Mais do que uma mudança no ordenamento jurídico do País, a discussão em torno do projeto de lei 7596/2017, que prevê punição para os casos de abuso de autoridade, ganhou contornos de novo capítulo na polarização política nacional. De um lado, uma parcela de juízes, promotores e policiais que vêem na norma uma tentativa de cerceamento de suas atividades profissionais. Do outro, juristas e políticos que pressionam pelo que consideram um aprimoramento da legislação já existente sobre o tema. No fundo, e evocada pelos dois lados quando o assunto vem à tona, a operação Lava Jato. Para o primeiro grupo, é preciso não atacá-la. Para o segundo, tolher seus eventuais excessos.
Aprovada no último dia 14 na Câmara dos Deputados, em Brasília, a matéria é de autoria do senador Randolfe Rodrigues (Rede-AP), e visa revogar a lei 4.898, de 1965, que regulamenta o abuso de autoridade. Pela nova norma, as penas para os servidores variam de três meses a quatro anos de detenção em caso de condutas tipificadas como infrações.
Pela nova lei (o presidente Jair Bolsonaro tem até o dia 5 de setembro para sancionar ou vetar o texto), se um juiz condenar alguém à prisão “em desconformidade com as hipóteses legais”, pode ser denunciado pela parte prejudicada e responder a processo em instância superior. Caso considerado culpado, pode pegar de um a quatro anos de detenção.
Legislar sobre abuso de autoridade está longe de ser, para usar a expressão imortalizada pelo economista Pérsio Arida, uma “jabuticaba”, ou algo peculiar ao Brasil. As mais sólidas democracias do planeta têm leis que punem más condutas de agentes públicos (ver arte ao lado). Nos Estados Unidos, as penas vão de prisão simples até a pena de morte, dependendo da gravidade do dano causado. Na França, prisão de sete a trinta anos e multa de 100 mil a 450 mil euros, também a depender de quão grave foi o ato do agente público.

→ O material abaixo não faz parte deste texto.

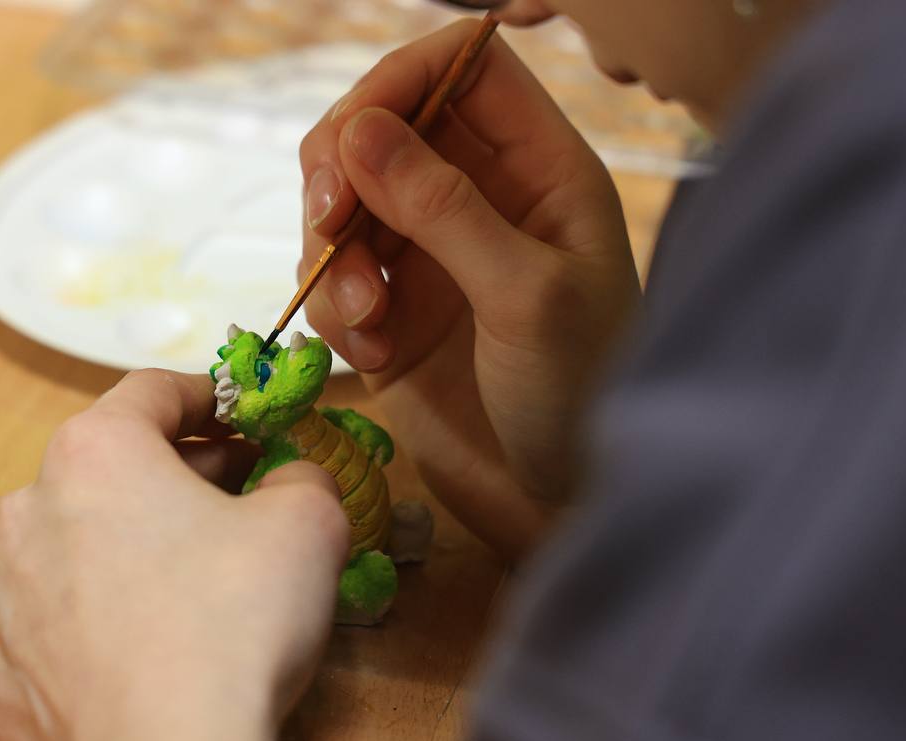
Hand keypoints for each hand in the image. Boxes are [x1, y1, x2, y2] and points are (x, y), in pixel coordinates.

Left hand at [0, 370, 348, 740]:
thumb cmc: (233, 625)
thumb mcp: (308, 525)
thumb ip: (301, 477)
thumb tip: (290, 477)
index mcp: (94, 453)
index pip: (151, 393)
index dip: (205, 400)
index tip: (236, 422)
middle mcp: (22, 510)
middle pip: (101, 473)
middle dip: (165, 483)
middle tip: (225, 511)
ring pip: (57, 553)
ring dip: (107, 556)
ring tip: (166, 596)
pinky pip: (30, 636)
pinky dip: (70, 636)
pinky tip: (116, 663)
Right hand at [299, 21, 640, 554]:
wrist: (556, 506)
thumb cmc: (577, 398)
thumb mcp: (525, 294)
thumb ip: (443, 207)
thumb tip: (357, 128)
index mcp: (539, 171)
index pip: (462, 68)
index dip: (399, 79)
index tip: (353, 134)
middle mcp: (480, 200)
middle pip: (381, 127)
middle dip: (340, 170)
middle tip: (329, 223)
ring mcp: (430, 256)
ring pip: (343, 204)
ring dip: (333, 254)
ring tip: (367, 318)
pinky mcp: (389, 314)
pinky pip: (332, 277)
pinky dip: (334, 308)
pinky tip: (372, 352)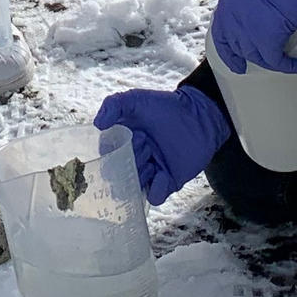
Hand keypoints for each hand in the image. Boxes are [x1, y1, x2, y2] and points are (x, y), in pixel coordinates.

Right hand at [95, 85, 230, 203]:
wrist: (199, 115)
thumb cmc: (166, 106)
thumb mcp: (136, 100)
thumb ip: (114, 105)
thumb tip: (97, 124)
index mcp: (122, 142)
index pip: (106, 156)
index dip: (113, 151)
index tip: (130, 137)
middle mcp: (133, 159)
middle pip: (117, 174)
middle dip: (127, 163)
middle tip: (145, 146)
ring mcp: (150, 172)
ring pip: (133, 187)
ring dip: (139, 176)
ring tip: (152, 160)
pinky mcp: (167, 182)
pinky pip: (155, 196)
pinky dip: (155, 190)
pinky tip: (162, 175)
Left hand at [210, 0, 296, 75]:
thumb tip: (262, 8)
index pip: (221, 29)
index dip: (227, 47)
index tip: (234, 59)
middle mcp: (233, 13)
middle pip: (234, 45)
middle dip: (243, 57)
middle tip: (252, 67)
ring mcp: (248, 26)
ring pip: (253, 54)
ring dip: (268, 61)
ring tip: (284, 62)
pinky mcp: (267, 36)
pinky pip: (274, 60)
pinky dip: (286, 65)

A alarido em torno da proposta deve-se, basicamente, a duas coisas: o contexto em que foi gestada, em 2017, e o “É nesse contexto que ressuscitam um projeto adormecido e o votam de forma mal-assombrada. Isso tudo faz parte de um grande concerto para evitar novas (operações) Lava Jato e limitar os efeitos da atual”, dispara o jurista pernambucano José Paulo Cavalcanti Filho. O “mal-assombro” a que ele se refere foi a votação da matéria, no dia 14 de agosto. Tramitando desde 2017 no Congresso, o texto foi votado praticamente às pressas, em um único dia. “A (votação em) urgência foi aprovada numa sessão à tarde e à noite já houve votação de mérito. A matéria estava protocolada na casa há um tempo, mas não havia discussão de que ela seria tratada como prioridade depois da reforma da Previdência”, comenta o deputado federal Daniel Coelho (Cidadania-PE). Em defesa da matéria que está nas mãos de Bolsonaro vêm advogados dos mais diferentes matizes. Para o presidente da Ordem dos Advogados do Brasil em Pernambuco (OAB-PE), Bruno Baptista, o projeto que coíbe o abuso de autoridade é necessário e oportuno para o exercício da profissão. “O combate à corrupção – sempre com respeito ao devido processo legal – deve ser uma bandeira de todos os brasileiros e a Lava Jato teve e tem um papel fundamental nisso, mesmo com as suas falhas”, diz, para, em seguida, rechaçar o caráter de guerra política que, atualmente, envolve o tema. “Pena que esse pensamento binário que divide o mundo entre mocinhos e bandidos limite tanto o debate”. “As críticas (ao projeto de lei) vêm sempre daqueles que de forma bastante corriqueira abusam da autoridade que têm”, afirma o advogado criminalista Antônio Carlos de Almeida Castro, o Kakay. Famoso por atuar na defesa de políticos – em um rol que vai de José Dirceu (PT) a Aécio Neves (PSDB) –, ele não tem papas na língua ao falar do que considera excessos e crimes cometidos pelos integrantes da Força-Tarefa da Lava Jato e até mesmo pelo atual ministro da Justiça, Sergio Moro, em sua atuação como juiz. “A lei (de abuso de autoridade) que existe é de 1965, e é defasada ao extremo. A discussão se dá em muito boa hora, pois os vazamentos do (site) The Intercept mostram abusos reiterados praticados pelo (procurador da República) Deltan (Dallagnol) e seu grupo, além de abusos ilegais e criminosos praticados pelo ex-juiz e hoje ministro Sergio Moro. Ele coordenava a Força-Tarefa”, completa.